→ RECORDS SHOWN:
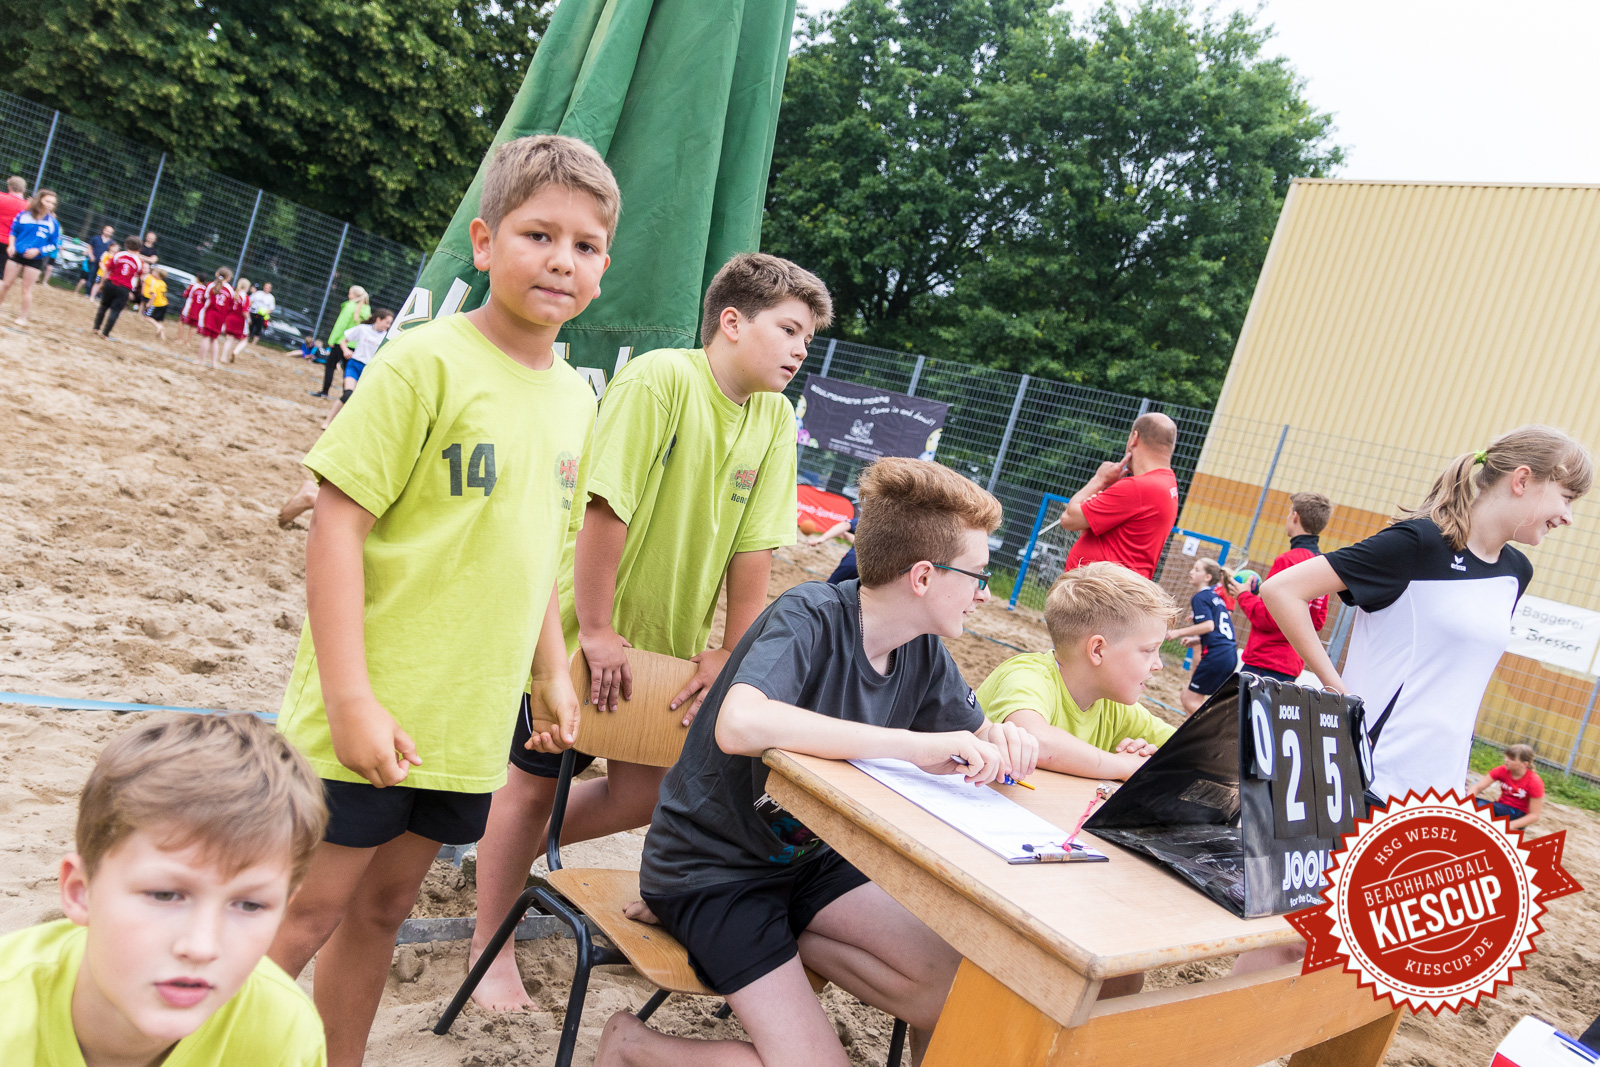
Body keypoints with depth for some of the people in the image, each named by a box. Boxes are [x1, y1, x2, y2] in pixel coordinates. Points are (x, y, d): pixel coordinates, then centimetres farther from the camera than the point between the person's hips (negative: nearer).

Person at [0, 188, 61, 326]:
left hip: (36, 259, -1)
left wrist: (38, 250, -14)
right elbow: (13, 230, 11)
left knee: (27, 289, 3)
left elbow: (55, 244, -2)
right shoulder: (23, 215, -1)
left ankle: (23, 317, 14)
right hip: (16, 254, 1)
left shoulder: (54, 223, -5)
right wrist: (12, 245, -4)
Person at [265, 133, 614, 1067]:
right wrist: (350, 699, -19)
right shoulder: (429, 362, -14)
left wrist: (552, 673, 13)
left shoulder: (575, 398, 6)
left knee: (383, 909, 19)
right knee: (309, 910, 6)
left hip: (472, 720, 6)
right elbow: (337, 527, -15)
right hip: (374, 716, -6)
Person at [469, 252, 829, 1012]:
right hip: (585, 628, -6)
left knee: (648, 790, 10)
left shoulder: (775, 418, -3)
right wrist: (596, 630, -22)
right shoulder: (661, 378, -23)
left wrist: (731, 651, -4)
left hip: (670, 639, 6)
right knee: (535, 781, 9)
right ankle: (491, 945, 30)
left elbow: (753, 546, -3)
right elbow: (607, 507, -25)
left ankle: (521, 847, 37)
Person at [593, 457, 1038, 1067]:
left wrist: (1005, 738, -18)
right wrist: (917, 745, -42)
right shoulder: (812, 617, -24)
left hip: (805, 856, 6)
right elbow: (739, 725, -41)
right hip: (711, 864, -6)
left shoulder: (924, 653, -2)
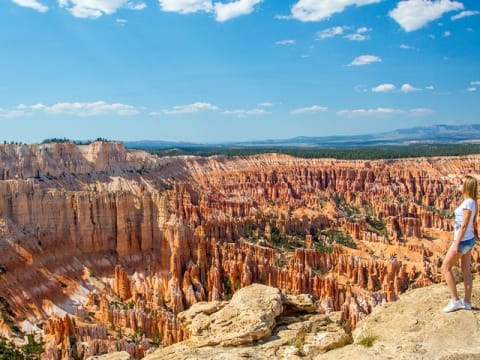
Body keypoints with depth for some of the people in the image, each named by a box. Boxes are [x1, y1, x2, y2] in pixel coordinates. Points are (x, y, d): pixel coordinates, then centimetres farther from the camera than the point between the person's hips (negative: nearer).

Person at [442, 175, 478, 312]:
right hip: (469, 239, 9)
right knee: (466, 271, 13)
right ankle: (467, 302, 20)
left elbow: (464, 226, -23)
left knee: (445, 268, 1)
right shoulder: (473, 202, 7)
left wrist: (456, 245, -20)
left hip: (462, 241, -9)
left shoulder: (467, 203, -21)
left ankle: (455, 300, 4)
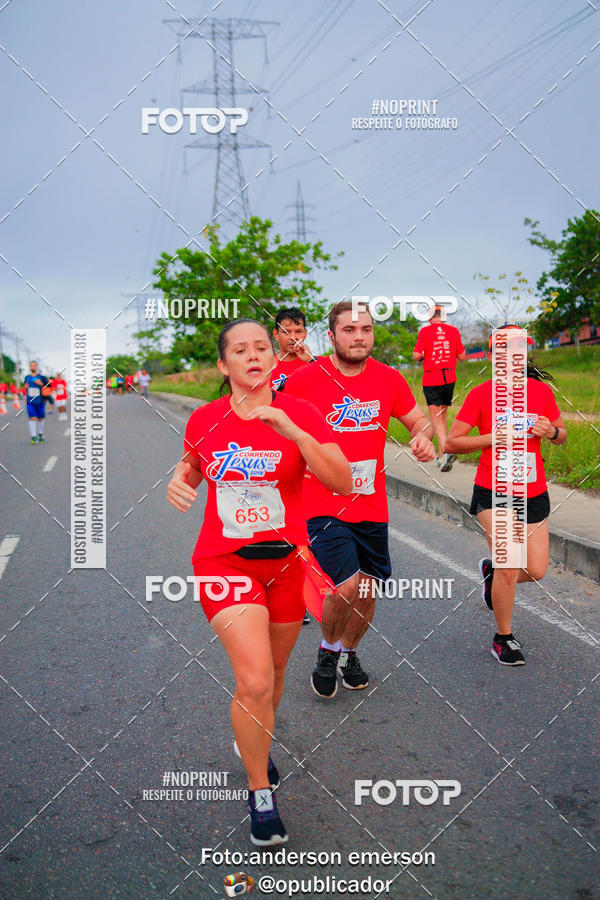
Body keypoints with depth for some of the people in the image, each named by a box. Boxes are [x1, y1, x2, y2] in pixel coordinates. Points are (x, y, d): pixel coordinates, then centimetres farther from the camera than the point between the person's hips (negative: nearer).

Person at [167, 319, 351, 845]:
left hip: (286, 560, 1)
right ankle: (261, 794, 7)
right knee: (254, 680, -15)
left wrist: (292, 431, -29)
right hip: (225, 561, -1)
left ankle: (256, 744, 50)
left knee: (275, 670, 18)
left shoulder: (300, 414, -8)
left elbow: (343, 482, -18)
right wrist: (180, 480, -4)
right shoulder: (205, 419, -3)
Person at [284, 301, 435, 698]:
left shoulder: (389, 379, 2)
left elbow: (418, 419, 15)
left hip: (372, 507, 5)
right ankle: (328, 651, 14)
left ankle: (349, 653, 42)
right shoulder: (305, 380, -9)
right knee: (345, 587, -18)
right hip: (323, 506, -4)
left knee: (367, 590, 12)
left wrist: (422, 436, -8)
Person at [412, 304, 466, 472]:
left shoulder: (425, 331, -6)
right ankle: (441, 456, 20)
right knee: (443, 416, 16)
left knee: (436, 419, -3)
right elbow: (462, 356, 5)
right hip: (449, 379, 4)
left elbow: (416, 355, -12)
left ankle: (446, 451, -24)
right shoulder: (453, 331, 3)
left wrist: (421, 356, 11)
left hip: (431, 380, -4)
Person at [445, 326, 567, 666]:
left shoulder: (541, 391, 3)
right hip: (494, 493, -4)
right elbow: (452, 442, -5)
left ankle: (491, 570, 38)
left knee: (536, 571, 4)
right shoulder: (481, 394, -5)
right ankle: (504, 638, 12)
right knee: (510, 567, -11)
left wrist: (552, 432, -9)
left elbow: (562, 435, 14)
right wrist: (490, 438, -18)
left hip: (534, 493, 4)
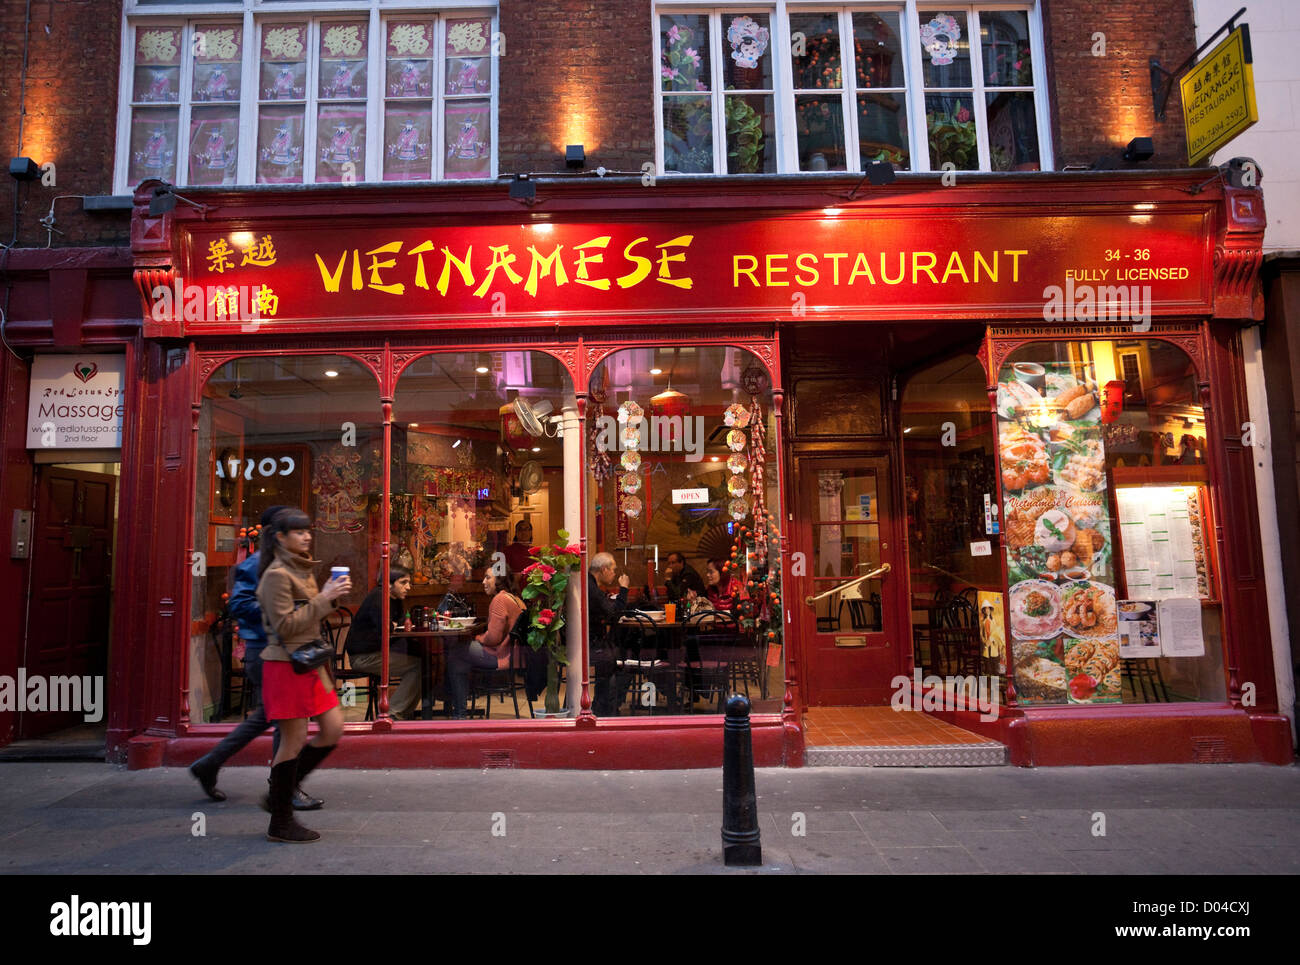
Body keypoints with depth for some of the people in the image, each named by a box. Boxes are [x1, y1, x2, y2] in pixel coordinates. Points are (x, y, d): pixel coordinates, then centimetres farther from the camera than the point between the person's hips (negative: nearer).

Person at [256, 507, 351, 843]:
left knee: (334, 730, 6)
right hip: (285, 664, -9)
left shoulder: (302, 570, 14)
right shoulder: (277, 574, -13)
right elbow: (285, 625, -19)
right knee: (295, 740, -1)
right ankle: (280, 823, 13)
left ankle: (284, 786, 23)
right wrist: (323, 599, -20)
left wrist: (329, 595, 4)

→ TASK INSTRUCTIONS: Format the data above as a Markdown table with the columns n and Line, where n is the row number and Line is the line itself. Leave out blank lines and the pictures.

→ WRITTEN SOLUTION:
| n | Line |
|---|---|
| 1 | Body keypoints with depth for some of the people in the image, each named by a box. Boxes are [x1, y1, x2, y2] in pixel coordinates. Points are (x, y, d): pixel coordinates, then centimetres farther from the camera than the point between the person's hips (negative: nearer). |
| 2 | Person at [0, 188, 61, 326]: |
| 3 | left hip: (36, 259, -1) |
| 4 | left wrist: (38, 250, -14) |
| 5 | right elbow: (13, 230, 11) |
| 6 | left knee: (27, 289, 3) |
| 7 | left elbow: (55, 244, -2) |
| 8 | right shoulder: (23, 215, -1) |
| 9 | left ankle: (23, 317, 14) |
| 10 | right hip: (16, 254, 1) |
| 11 | left shoulder: (54, 223, -5) |
| 12 | right wrist: (12, 245, -4) |
| 13 | Person at [265, 133, 614, 1067]: |
| 14 | right wrist: (350, 699, -19) |
| 15 | right shoulder: (429, 362, -14) |
| 16 | left wrist: (552, 673, 13) |
| 17 | left shoulder: (575, 398, 6) |
| 18 | left knee: (383, 909, 19) |
| 19 | right knee: (309, 910, 6) |
| 20 | left hip: (472, 720, 6) |
| 21 | right elbow: (337, 527, -15) |
| 22 | right hip: (374, 716, -6) |
| 23 | Person at [469, 252, 829, 1012]: |
| 24 | right hip: (585, 628, -6) |
| 25 | left knee: (648, 790, 10) |
| 26 | left shoulder: (775, 418, -3) |
| 27 | right wrist: (596, 630, -22) |
| 28 | right shoulder: (661, 378, -23) |
| 29 | left wrist: (731, 651, -4) |
| 30 | left hip: (670, 639, 6) |
| 31 | right knee: (535, 781, 9) |
| 32 | right ankle: (491, 945, 30) |
| 33 | left elbow: (753, 546, -3) |
| 34 | right elbow: (607, 507, -25) |
| 35 | left ankle: (521, 847, 37) |
| 36 | Person at [593, 457, 1038, 1067]: |
| 37 | left wrist: (1005, 738, -18) |
| 38 | right wrist: (917, 745, -42) |
| 39 | right shoulder: (812, 617, -24) |
| 40 | left hip: (805, 856, 6) |
| 41 | right elbow: (739, 725, -41) |
| 42 | right hip: (711, 864, -6) |
| 43 | left shoulder: (924, 653, -2) |
| 44 | Body keypoints with depth for some of the people in the image, each named by a box. Boxes are [x1, y1, x2, y2] in pixel coordinates. Points are (x, y, d): pixel coordinates, then centimetres farther from the camera than the point between the person's hips (negative: nearer). |
| 45 | Person at [442, 175, 478, 312]: |
| 46 | right hip: (469, 239, 9) |
| 47 | right knee: (466, 271, 13) |
| 48 | right ankle: (467, 302, 20) |
| 49 | left elbow: (464, 226, -23) |
| 50 | left knee: (445, 268, 1) |
| 51 | right shoulder: (473, 202, 7) |
| 52 | left wrist: (456, 245, -20) |
| 53 | left hip: (462, 241, -9) |
| 54 | left shoulder: (467, 203, -21) |
| 55 | left ankle: (455, 300, 4) |
| 56 | Body keypoints with depth for some of the people in the image, each named by a box. Boxes are [x1, y1, x2, y2] in pixel coordinates. Points are (x, y, d): pixel coordinates, then centimetres farther from the camera than the point between the person's hips (negative: nearer). |
| 57 | Person at [167, 319, 351, 845]: |
| 58 | left hip: (286, 560, 1) |
| 59 | right ankle: (261, 794, 7) |
| 60 | right knee: (254, 680, -15) |
| 61 | left wrist: (292, 431, -29) |
| 62 | right hip: (225, 561, -1) |
| 63 | left ankle: (256, 744, 50) |
| 64 | left knee: (275, 670, 18) |
| 65 | left shoulder: (300, 414, -8) |
| 66 | left elbow: (343, 482, -18) |
| 67 | right wrist: (180, 480, -4) |
| 68 | right shoulder: (205, 419, -3) |
| 69 | Person at [284, 301, 435, 698]: |
| 70 | left shoulder: (389, 379, 2) |
| 71 | left elbow: (418, 419, 15) |
| 72 | left hip: (372, 507, 5) |
| 73 | right ankle: (328, 651, 14) |
| 74 | left ankle: (349, 653, 42) |
| 75 | right shoulder: (305, 380, -9) |
| 76 | right knee: (345, 587, -18) |
| 77 | right hip: (323, 506, -4) |
| 78 | left knee: (367, 590, 12) |
| 79 | left wrist: (422, 436, -8) |
| 80 | Person at [412, 304, 466, 472]: |
| 81 | left shoulder: (425, 331, -6) |
| 82 | right ankle: (441, 456, 20) |
| 83 | right knee: (443, 416, 16) |
| 84 | left knee: (436, 419, -3) |
| 85 | right elbow: (462, 356, 5) |
| 86 | right hip: (449, 379, 4) |
| 87 | left elbow: (416, 355, -12) |
| 88 | left ankle: (446, 451, -24) |
| 89 | right shoulder: (453, 331, 3) |
| 90 | left wrist: (421, 356, 11) |
| 91 | left hip: (431, 380, -4) |
| 92 | Person at [445, 326, 567, 666]: |
| 93 | left shoulder: (541, 391, 3) |
| 94 | right hip: (494, 493, -4) |
| 95 | right elbow: (452, 442, -5) |
| 96 | left ankle: (491, 570, 38) |
| 97 | left knee: (536, 571, 4) |
| 98 | right shoulder: (481, 394, -5) |
| 99 | right ankle: (504, 638, 12) |
| 100 | right knee: (510, 567, -11) |
| 101 | left wrist: (552, 432, -9) |
| 102 | left elbow: (562, 435, 14) |
| 103 | right wrist: (490, 438, -18) |
| 104 | left hip: (534, 493, 4) |
| 105 | Body keypoints with depth for some of the people in the image, each named by a box. Boxes are [x1, y1, x2, y2] in pixel coordinates. Points are (x, y, d): pixel coordinates, then centimetres farther from the camera than the point between the person's hips (negative: nearer). |
| 106 | Person at [256, 507, 351, 843]: |
| 107 | left knee: (334, 730, 6) |
| 108 | right hip: (285, 664, -9) |
| 109 | left shoulder: (302, 570, 14) |
| 110 | right shoulder: (277, 574, -13) |
| 111 | right elbow: (285, 625, -19) |
| 112 | right knee: (295, 740, -1) |
| 113 | right ankle: (280, 823, 13) |
| 114 | left ankle: (284, 786, 23) |
| 115 | right wrist: (323, 599, -20) |
| 116 | left wrist: (329, 595, 4) |